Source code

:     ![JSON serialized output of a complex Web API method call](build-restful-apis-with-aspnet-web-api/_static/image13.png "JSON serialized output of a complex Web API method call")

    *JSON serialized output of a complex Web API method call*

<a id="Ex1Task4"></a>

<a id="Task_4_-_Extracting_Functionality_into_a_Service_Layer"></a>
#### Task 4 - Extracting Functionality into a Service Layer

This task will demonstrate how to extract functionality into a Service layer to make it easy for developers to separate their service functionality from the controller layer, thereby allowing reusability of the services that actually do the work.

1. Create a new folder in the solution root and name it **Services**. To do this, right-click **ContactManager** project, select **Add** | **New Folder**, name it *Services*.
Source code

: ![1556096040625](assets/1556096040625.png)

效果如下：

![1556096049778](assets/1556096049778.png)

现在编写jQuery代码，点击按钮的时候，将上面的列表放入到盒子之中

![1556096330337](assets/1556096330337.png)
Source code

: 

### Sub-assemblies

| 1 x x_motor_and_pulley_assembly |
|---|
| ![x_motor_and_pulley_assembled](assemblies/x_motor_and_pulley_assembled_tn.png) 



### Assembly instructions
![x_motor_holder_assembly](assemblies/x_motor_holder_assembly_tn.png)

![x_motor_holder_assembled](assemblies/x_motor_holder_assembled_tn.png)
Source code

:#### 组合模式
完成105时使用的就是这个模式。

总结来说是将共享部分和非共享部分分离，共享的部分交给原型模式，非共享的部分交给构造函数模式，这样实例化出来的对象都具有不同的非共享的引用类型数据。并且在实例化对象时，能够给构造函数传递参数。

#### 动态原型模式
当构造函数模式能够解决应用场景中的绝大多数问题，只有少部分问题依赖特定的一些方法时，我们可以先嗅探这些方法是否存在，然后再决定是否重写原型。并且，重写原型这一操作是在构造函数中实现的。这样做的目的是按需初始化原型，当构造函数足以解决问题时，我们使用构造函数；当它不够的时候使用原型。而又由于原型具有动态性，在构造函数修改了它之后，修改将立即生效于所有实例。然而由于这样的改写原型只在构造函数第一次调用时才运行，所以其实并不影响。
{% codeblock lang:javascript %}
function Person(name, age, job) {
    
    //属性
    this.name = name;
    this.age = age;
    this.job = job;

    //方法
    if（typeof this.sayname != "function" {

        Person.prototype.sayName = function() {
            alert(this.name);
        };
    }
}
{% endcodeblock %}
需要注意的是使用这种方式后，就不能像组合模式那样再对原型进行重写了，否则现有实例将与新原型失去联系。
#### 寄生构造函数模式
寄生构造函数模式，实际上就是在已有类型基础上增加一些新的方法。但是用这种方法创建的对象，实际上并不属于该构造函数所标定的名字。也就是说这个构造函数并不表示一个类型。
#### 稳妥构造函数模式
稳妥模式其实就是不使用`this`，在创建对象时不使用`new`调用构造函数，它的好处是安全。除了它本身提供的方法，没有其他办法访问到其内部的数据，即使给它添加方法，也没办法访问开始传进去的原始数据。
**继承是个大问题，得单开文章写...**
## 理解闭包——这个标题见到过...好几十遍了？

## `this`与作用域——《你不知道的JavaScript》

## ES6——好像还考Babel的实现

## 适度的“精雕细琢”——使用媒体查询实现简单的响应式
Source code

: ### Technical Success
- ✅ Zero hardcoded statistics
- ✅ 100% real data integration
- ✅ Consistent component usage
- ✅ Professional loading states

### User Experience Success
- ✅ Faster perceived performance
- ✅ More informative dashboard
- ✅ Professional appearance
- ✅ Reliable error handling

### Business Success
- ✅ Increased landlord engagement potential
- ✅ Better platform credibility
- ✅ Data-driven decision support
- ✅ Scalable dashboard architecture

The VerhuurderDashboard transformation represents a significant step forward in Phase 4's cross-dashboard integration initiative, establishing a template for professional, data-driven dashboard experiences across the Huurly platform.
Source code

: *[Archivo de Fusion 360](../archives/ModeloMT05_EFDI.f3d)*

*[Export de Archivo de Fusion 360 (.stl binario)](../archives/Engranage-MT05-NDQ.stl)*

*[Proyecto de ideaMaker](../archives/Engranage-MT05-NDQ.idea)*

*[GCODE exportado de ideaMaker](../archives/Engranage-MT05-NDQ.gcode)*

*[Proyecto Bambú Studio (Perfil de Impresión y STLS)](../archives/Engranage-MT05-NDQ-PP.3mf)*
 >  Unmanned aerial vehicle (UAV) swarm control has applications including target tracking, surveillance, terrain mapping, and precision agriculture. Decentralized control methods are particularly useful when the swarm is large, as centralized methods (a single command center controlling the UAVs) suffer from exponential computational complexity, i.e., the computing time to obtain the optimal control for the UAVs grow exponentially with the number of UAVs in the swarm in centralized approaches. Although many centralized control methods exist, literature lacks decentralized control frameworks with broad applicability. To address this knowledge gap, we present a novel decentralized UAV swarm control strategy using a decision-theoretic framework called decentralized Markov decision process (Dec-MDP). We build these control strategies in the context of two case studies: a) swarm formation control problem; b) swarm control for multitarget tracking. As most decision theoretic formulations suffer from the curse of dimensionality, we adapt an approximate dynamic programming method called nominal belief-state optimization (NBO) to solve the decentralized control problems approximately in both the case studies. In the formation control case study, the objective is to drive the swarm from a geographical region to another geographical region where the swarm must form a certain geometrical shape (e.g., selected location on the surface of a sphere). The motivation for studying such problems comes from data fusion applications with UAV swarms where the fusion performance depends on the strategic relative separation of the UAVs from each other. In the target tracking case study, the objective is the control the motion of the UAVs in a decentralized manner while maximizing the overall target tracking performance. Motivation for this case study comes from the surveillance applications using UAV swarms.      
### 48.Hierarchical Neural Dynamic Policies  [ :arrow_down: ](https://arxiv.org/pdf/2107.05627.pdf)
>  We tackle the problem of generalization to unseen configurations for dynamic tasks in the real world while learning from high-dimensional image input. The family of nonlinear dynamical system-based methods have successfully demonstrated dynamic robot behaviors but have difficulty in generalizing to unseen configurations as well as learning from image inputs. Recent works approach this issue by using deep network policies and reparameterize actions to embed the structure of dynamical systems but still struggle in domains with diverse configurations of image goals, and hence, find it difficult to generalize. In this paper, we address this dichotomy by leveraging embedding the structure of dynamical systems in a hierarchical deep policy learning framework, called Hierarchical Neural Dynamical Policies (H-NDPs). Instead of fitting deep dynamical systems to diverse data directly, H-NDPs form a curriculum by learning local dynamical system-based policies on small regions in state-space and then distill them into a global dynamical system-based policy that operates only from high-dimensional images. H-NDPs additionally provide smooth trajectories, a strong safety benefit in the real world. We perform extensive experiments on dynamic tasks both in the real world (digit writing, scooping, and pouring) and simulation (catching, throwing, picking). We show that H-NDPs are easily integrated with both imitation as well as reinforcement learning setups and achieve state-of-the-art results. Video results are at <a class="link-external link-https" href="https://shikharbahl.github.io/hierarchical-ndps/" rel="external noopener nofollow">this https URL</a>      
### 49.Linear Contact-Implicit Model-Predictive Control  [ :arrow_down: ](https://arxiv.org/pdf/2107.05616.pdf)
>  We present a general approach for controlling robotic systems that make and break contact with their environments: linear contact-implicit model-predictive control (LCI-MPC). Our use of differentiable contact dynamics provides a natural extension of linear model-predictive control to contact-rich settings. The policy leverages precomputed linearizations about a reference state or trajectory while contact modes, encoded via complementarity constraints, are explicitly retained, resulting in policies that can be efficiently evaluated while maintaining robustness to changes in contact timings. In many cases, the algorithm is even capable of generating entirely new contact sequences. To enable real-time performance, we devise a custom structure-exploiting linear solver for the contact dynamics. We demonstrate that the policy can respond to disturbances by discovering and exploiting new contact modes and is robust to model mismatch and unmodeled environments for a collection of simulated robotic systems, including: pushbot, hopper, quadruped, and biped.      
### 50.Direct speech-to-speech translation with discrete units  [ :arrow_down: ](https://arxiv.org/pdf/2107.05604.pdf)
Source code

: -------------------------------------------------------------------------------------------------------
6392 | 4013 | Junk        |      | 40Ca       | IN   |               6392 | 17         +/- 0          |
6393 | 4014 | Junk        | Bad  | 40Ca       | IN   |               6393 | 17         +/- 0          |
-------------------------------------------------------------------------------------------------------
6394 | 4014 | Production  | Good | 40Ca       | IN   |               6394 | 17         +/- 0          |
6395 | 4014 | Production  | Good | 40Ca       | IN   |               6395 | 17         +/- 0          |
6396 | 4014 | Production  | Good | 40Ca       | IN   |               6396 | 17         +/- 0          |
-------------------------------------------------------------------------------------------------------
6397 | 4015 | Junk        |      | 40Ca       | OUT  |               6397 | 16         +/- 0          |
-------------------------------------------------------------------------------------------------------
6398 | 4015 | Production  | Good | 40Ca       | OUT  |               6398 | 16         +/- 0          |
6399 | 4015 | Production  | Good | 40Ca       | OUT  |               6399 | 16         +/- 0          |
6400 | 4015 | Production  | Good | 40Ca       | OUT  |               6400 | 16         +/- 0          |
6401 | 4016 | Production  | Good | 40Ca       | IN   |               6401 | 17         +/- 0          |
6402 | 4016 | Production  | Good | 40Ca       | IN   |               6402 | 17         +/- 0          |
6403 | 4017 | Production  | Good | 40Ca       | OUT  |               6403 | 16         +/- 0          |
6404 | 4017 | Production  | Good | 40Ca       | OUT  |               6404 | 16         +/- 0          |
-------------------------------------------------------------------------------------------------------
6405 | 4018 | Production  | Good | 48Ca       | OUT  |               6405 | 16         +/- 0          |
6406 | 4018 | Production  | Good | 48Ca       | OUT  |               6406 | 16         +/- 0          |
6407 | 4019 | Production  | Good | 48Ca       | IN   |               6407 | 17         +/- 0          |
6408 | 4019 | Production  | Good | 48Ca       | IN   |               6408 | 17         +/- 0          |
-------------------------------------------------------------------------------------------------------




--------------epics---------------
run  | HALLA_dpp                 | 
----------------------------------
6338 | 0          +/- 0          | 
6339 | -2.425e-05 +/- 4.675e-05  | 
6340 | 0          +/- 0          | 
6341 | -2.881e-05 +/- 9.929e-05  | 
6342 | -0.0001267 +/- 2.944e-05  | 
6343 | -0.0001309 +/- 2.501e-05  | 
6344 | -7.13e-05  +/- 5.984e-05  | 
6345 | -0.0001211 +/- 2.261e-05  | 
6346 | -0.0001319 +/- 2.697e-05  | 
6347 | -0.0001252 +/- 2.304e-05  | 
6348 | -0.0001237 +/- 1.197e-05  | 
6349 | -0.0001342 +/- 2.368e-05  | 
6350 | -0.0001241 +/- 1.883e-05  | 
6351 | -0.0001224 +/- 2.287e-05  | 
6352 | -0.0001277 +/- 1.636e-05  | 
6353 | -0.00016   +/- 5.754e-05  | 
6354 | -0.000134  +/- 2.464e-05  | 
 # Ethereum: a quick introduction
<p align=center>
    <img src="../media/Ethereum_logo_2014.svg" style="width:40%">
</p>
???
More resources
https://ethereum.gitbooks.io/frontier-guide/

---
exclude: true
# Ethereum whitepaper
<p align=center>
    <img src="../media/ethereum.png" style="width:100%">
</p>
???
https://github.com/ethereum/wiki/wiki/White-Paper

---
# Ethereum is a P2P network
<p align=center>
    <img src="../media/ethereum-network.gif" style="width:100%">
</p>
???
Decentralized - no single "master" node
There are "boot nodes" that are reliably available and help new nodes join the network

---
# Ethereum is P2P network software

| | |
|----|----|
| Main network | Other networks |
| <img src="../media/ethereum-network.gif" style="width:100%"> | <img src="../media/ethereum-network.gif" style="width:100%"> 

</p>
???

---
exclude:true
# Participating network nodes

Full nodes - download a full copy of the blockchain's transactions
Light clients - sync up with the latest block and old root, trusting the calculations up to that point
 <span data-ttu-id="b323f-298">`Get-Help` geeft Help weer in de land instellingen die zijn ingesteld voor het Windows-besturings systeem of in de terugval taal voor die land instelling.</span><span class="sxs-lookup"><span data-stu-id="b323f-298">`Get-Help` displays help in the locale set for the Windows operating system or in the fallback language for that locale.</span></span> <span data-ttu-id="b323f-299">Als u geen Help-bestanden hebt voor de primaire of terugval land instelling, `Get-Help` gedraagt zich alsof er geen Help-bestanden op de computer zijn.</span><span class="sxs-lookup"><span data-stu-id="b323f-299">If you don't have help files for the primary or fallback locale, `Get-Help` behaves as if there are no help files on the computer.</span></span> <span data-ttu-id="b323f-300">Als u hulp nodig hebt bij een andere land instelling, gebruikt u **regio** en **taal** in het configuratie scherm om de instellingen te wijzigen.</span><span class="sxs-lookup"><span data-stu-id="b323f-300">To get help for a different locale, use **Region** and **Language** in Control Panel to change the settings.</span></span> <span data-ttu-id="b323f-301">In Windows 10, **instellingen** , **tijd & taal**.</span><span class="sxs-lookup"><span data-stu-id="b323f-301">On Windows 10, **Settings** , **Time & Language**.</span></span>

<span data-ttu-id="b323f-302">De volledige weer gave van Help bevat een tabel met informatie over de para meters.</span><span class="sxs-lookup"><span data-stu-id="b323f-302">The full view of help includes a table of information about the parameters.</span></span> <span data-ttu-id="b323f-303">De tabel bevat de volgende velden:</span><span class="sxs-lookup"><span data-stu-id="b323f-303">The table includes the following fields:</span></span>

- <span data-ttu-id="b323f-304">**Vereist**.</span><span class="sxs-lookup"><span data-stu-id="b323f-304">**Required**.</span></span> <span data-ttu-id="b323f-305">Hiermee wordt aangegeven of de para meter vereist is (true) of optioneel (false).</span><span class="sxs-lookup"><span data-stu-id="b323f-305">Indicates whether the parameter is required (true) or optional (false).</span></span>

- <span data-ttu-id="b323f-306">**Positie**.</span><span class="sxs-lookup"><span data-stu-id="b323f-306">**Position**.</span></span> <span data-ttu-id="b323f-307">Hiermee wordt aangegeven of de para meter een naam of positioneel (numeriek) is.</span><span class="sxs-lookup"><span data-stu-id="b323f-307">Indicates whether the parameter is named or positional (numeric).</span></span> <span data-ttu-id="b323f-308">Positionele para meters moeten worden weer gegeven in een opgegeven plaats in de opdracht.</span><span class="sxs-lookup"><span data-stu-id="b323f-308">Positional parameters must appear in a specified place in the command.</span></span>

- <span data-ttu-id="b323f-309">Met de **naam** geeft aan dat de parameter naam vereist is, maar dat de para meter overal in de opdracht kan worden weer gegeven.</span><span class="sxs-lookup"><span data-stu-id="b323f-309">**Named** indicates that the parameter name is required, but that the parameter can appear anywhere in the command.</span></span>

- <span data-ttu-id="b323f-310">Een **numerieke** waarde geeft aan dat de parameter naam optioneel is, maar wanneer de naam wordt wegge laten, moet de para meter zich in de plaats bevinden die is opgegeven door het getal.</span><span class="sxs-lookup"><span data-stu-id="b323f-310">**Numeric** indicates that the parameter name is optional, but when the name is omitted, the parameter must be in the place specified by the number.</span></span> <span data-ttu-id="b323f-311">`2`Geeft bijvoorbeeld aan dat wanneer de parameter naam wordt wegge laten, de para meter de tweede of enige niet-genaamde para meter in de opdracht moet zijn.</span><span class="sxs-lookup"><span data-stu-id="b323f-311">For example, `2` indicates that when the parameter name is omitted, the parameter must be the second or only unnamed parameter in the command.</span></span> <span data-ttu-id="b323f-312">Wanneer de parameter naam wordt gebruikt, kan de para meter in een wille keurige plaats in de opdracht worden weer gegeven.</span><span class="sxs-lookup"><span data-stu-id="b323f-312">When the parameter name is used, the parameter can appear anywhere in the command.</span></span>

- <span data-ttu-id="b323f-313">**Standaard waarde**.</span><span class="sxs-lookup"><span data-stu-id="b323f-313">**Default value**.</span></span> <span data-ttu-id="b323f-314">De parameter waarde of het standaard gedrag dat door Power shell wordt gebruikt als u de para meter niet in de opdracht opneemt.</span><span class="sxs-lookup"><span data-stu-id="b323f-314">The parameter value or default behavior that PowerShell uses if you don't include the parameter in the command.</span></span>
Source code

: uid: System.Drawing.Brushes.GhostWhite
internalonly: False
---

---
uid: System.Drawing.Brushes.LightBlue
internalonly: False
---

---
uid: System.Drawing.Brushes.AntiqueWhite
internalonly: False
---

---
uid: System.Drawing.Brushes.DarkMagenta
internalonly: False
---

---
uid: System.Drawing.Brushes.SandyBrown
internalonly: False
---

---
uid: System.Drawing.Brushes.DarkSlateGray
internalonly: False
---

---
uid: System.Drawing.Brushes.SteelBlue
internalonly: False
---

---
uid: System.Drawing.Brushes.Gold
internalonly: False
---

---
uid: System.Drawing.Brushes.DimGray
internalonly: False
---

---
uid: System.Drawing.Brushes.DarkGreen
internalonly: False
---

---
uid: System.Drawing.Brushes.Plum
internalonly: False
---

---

_Work item:_ Reproduce the items verbatim, starting at the very beginning and stopping after the line that contains "总结来说是将共享部分和非共享". Include that line.

_Written response:_
Source code

:     ![JSON serialized output of a complex Web API method call](build-restful-apis-with-aspnet-web-api/_static/image13.png "JSON serialized output of a complex Web API method call")

    *JSON serialized output of a complex Web API method call*

<a id="Ex1Task4"></a>

<a id="Task_4_-_Extracting_Functionality_into_a_Service_Layer"></a>
#### Task 4 - Extracting Functionality into a Service Layer

This task will demonstrate how to extract functionality into a Service layer to make it easy for developers to separate their service functionality from the controller layer, thereby allowing reusability of the services that actually do the work.

1. Create a new folder in the solution root and name it **Services**. To do this, right-click **ContactManager** project, select **Add** | **New Folder**, name it *Services*.
Source code

: ![1556096040625](assets/1556096040625.png)

效果如下：

![1556096049778](assets/1556096049778.png)

现在编写jQuery代码，点击按钮的时候，将上面的列表放入到盒子之中

![1556096330337](assets/1556096330337.png)
Source code

: 

### Sub-assemblies

| 1 x x_motor_and_pulley_assembly |
|---|
| ![x_motor_and_pulley_assembled](assemblies/x_motor_and_pulley_assembled_tn.png) 



### Assembly instructions
![x_motor_holder_assembly](assemblies/x_motor_holder_assembly_tn.png)

![x_motor_holder_assembled](assemblies/x_motor_holder_assembled_tn.png)
Source code

:#### 组合模式
完成105时使用的就是这个模式。

总结来说是将共享部分和非共享部分分离，共享的部分交给原型模式，非共享的部分交给构造函数模式，这样实例化出来的对象都具有不同的非共享的引用类型数据。并且在实例化对象时，能够给构造函数传递参数。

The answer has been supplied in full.